OPINION – Just do it

A few weeks ago, UN Secretary-General António Guterres described the goal of providing vaccines to all as “the biggest moral test before the global community”, underlining that everyone, everywhere must be included.

Guterres raised awareness on the fact that just 10 countries – mostly wealthy countries – have so far administered 75 per cent of all COVID-19 vaccines available, while more than 130 countries have not received a single dose.

Having the ability to be vaccinated against Covid-19 is currently one of the highest luxuries a world citizen can enjoy.

In a small Special Administrative Region, privilege goes as far as every resident being able to choose between three different types of Covid-19 vaccines they could get for free.

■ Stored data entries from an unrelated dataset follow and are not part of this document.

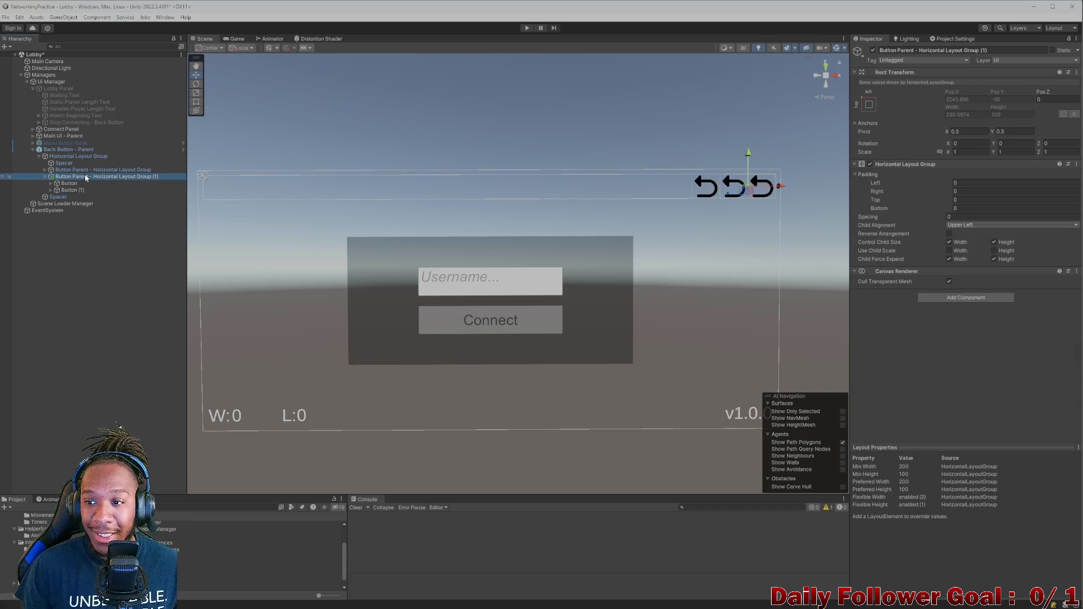
click(1077, 165)
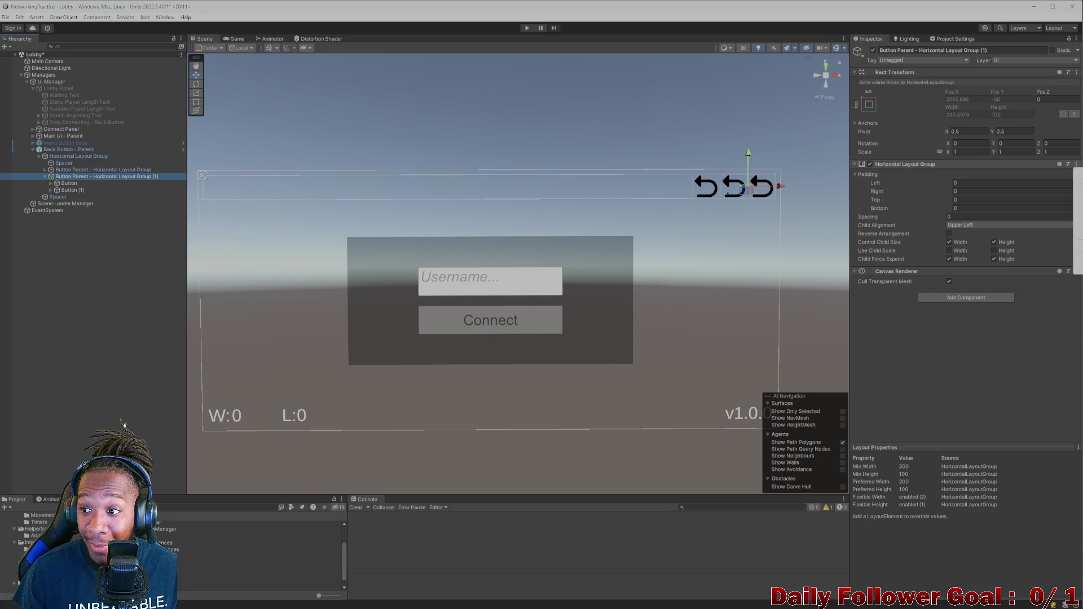
click(1010, 187)
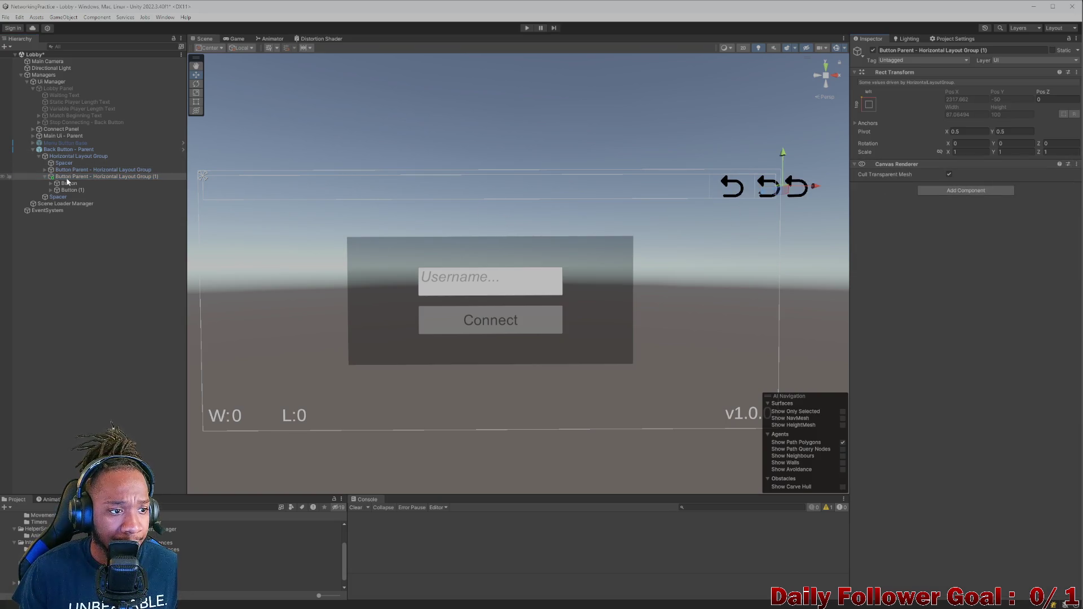
Set the original back button's anchor preset to stretch-stretch
click(69, 184)
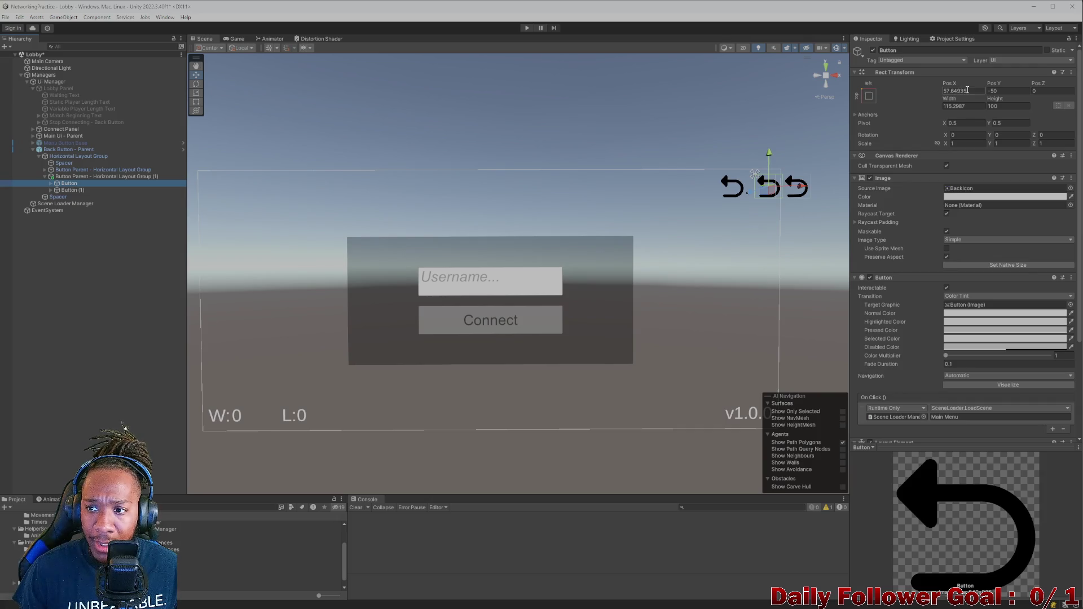
click(868, 96)
click(960, 225)
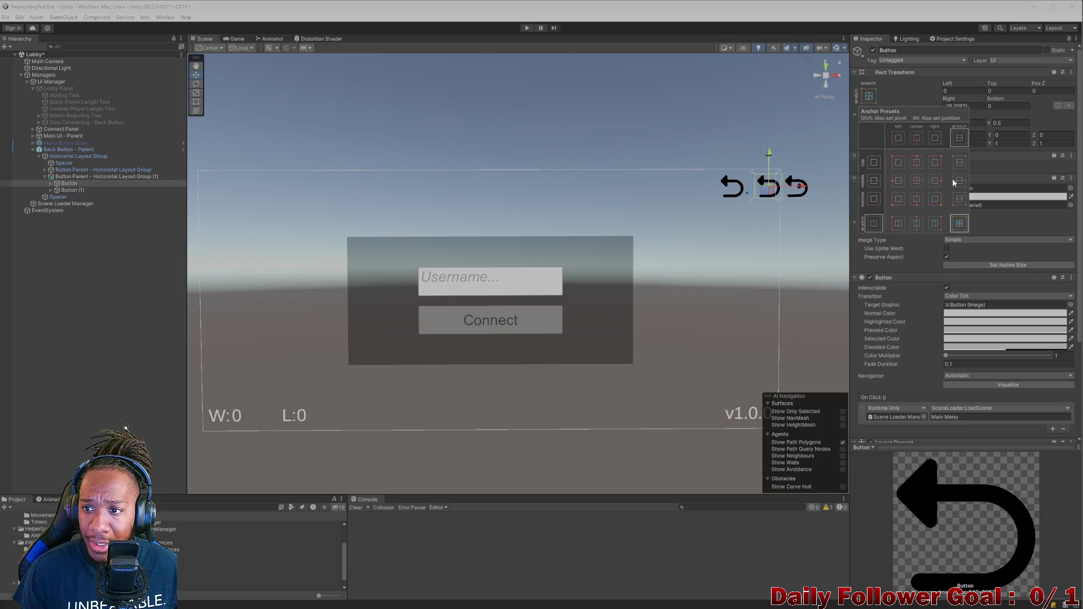
click(966, 106)
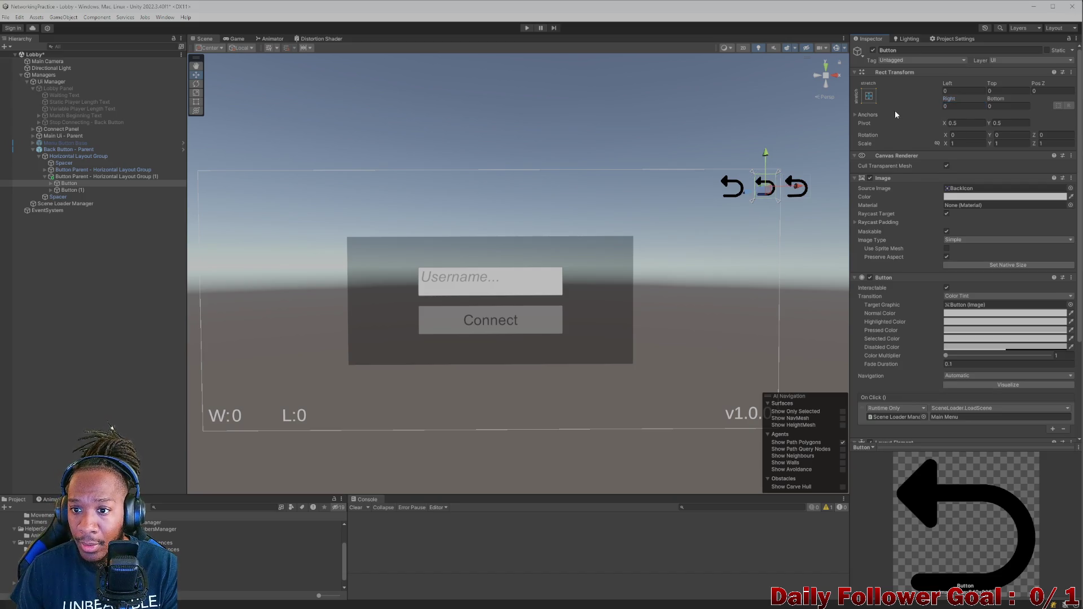
key(Down)
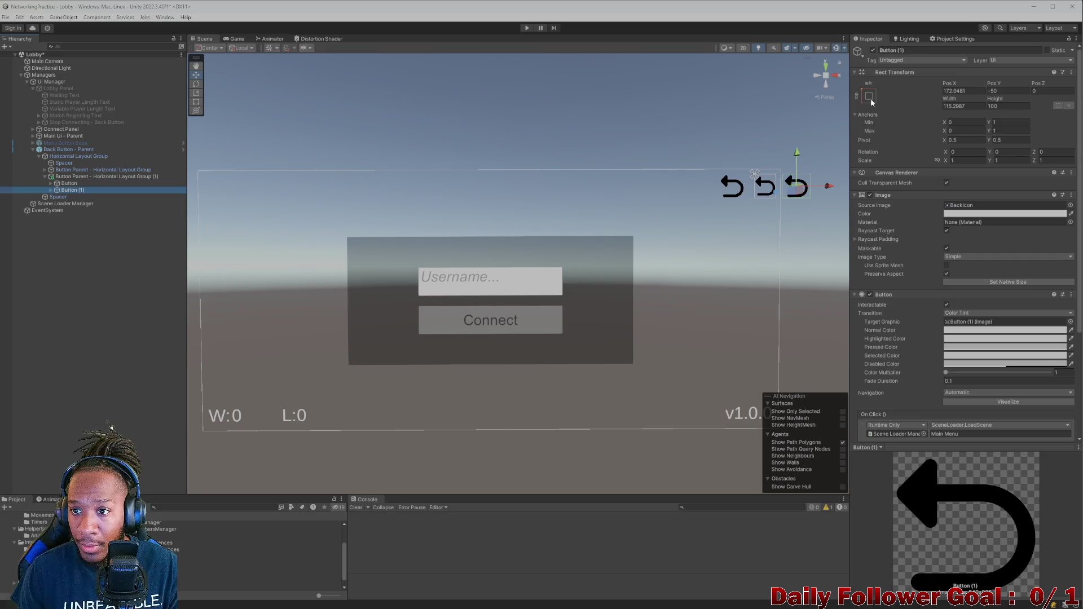
Stretch Button (1) to fill its parent with Left 90 and Right 0
click(868, 96)
click(959, 224)
click(955, 93)
click(956, 91)
text(90)
click(961, 106)
text(0)
key(Return)
click(868, 114)
Inspect the original back button and its Text (TMP) child, beginning to rename it
click(70, 184)
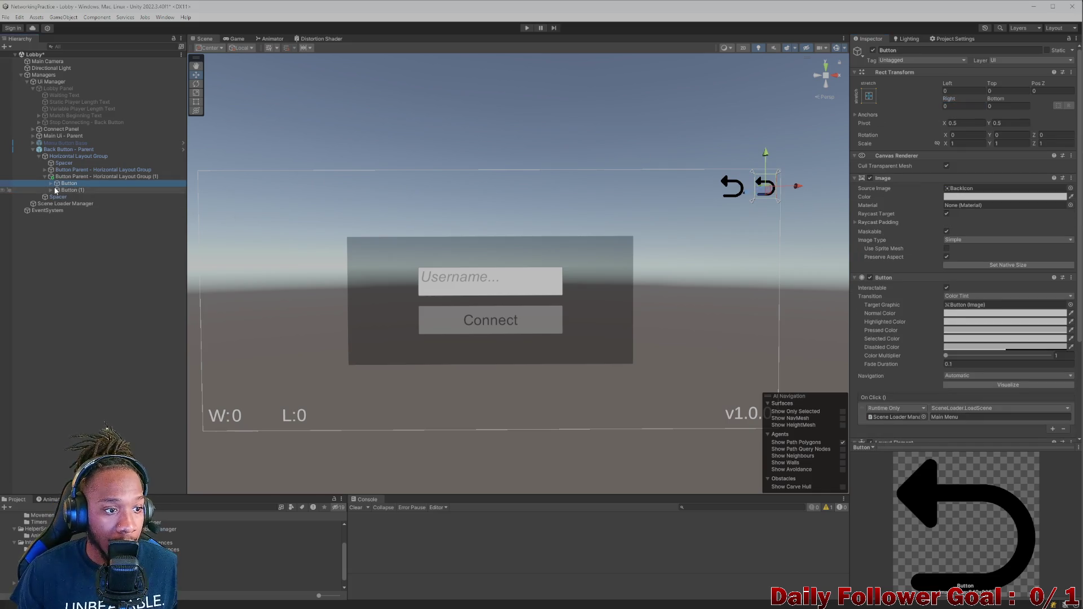
click(51, 184)
click(55, 192)
click(68, 184)
click(942, 51)
Rename the back button to 'Parent - Layout Element' and remove its Button component
key(BackSpace)
text(Lay)
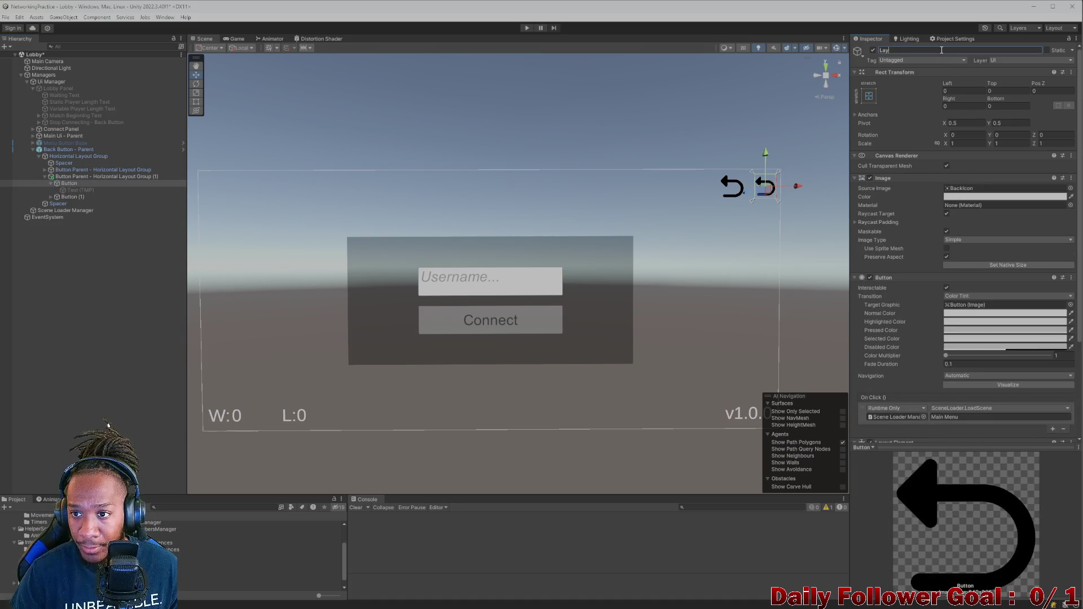
key(BackSpace)
key(BackSpace)
key(BackSpace)
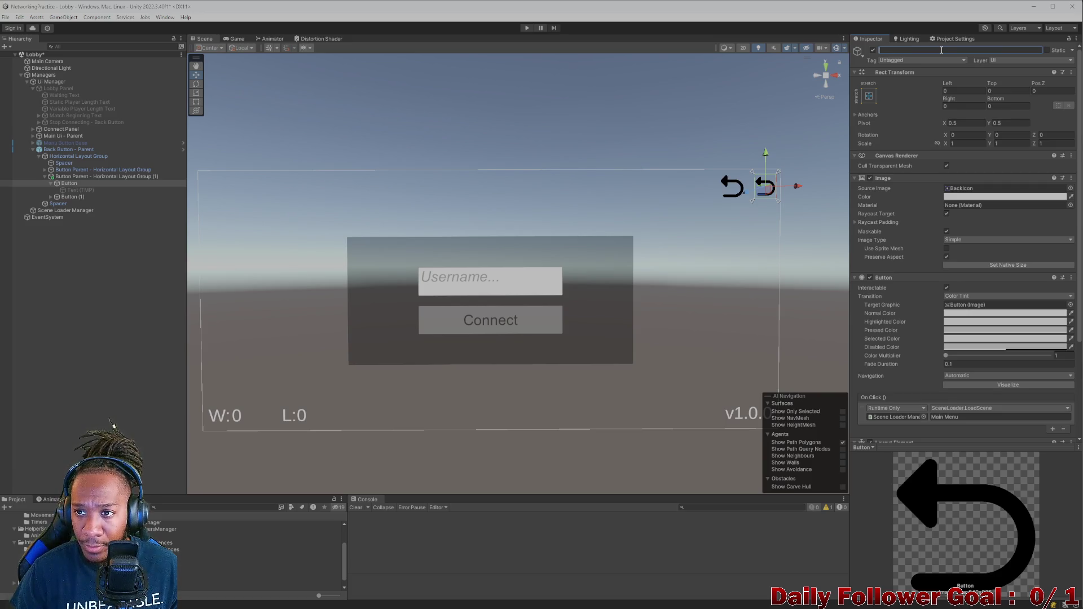
text(ut)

However, interestingly most residents in that same city have so far refused to be vaccinated.

The special Macau vaccination plan was kick-started for priority groups on February 9 and for the general population on February 22.

However, as of today, some 43,901 people have made appointments to be vaccinated – about 6.4 percent of the population (683,100 people); 19,028 of them have already received the first dose, for an average of 761 people vaccinated in the 25 days since the vaccination plan rollout.

At this rate, it would take about 14 months to vaccinate at least half of the local population, and 27 months to vaccinate everyone.

Vaccination rates are expected to increase, and local authorities have indicated they have the capacity to vaccinate at least 5,000 people per day, although it is obvious that level has not yet been reached.

Health authorities keep saying that the vaccination rate is “satisfactory”, but it is curious it has progressed so slowly.

The reasons local residents have for avoiding to get the vaccine are already known. Many people just don’t see the need to get the shot if no immediate advantage is provided.

With no cases in the city and no possibility to travel abroad or avoid having to quarantine even if they were vaccinated, most residents simply cannot be bothered, especially since many have lingering anxiety over some exaggerated possible negative side effects.

Some just want to wait and see what happens with other people after getting vaccinated. Some are so afraid of the possible negative side effects they bluntly refuse any vaccination.

The millions of dubious pieces of “news” found online which tell of people whose faces became partly numb after being inoculated, and the recent death of a 63-year old after being vaccinated with the Sinovac vaccine, even if he already suffered from many serious underlying illnesses, have not helped either.

But are these reasons valid enough to avoid being vaccinated?

Interestingly, I’ve noticed that many local residents with relatives abroad seem to be more willing to be vaccinated, either because they realise how rare it is to have the privilege to be able to be inoculated, or they have been relatively impacted by the disease, or maybe they wish to be able to visit their relatives in a safer way.

Just the fact that we have a choice of more than one type of vaccine should already be mind-blowing for most people abroad.

Of course, vaccination should be optional and voluntary, but will local authorities have to offer something in return to achieve complete local coverage? Cash handouts? Sanmiu supermarket vouchers? Keychains? A sticker saying ‘I got vaccinated’? Hire KOLs to livestream vaccinations over Tik Tok?

The only way out of this seemingly long nightmare for the whole world will be through gradual vaccination, and whether or not no cases are reported in Macau, a sense of urgency should be fostered.

Local authorities have already explained clearly that only after at least 50 percent of the population is inoculated will entry and exit policies and requirements be eased, and maybe normal travel with Hong Kong and possibly other regions will be reinstated.

Chinese central authorities will also likely be more willing to ease requirements for tourists travelling to Macau – the lifeblood of our economy – if most of the people in the city have been vaccinated.

So, if not out of a sense of duty towards your community’s health or out of self-preservation, even if only out of complete self-interest and to satisfy the desire to return to some kind of pre-pandemic ‘normal life’: just do it.